Gastkommentar: Gerhard Strate: Abbrechen
■ Hamburger Staranwalt gegen Brechmittel
Es scheint unbekannt zu sein, dass der Einsatz von Brechmitteln in der Rechtsprechung nach wie vor umstritten ist; weder der Bundesgerichtshof noch das Bundesverfassungsgericht haben ihn bislang ausdrücklich gebilligt. Immerhin bestimmt die Strafprozessordnung nach wie vor unmissverständlich, dass die Freiheit der Willensentschließung eines Beschuldigten nicht beeinträchtigt werden darf durch die „Verabreichung von Mitteln“. Ist der Show-Effekt der Überführung eines mit kleinen Mengen Crack handelnden Straßendealers es wert, Prinzipien, die seit Verabschiedung des Grundgesetzes Bestand hatten, einfach beiseite zu schieben?

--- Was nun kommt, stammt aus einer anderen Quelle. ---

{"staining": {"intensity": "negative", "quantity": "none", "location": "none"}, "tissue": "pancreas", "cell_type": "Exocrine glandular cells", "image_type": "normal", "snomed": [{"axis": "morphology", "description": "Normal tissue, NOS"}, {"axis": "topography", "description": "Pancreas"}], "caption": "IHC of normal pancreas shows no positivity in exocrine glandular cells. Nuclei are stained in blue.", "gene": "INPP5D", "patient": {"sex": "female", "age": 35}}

Der Schritt zur Verabreichung der in den vierziger Jahren gelegentlich benutzten „Wahrheitsdrogen“ Evipan oder Eunarkon zur Herbeiführung schneller Geständnisse wäre die gar nicht so fern liegende Konsequenz, wenn wir uns erst einmal an den Einsatz von Brechmitteln zur Gewinnung von Beweismitteln gewöhnt haben. Das wäre dann vielleicht ein Thema für den Wahlkampf im Jahre 2005.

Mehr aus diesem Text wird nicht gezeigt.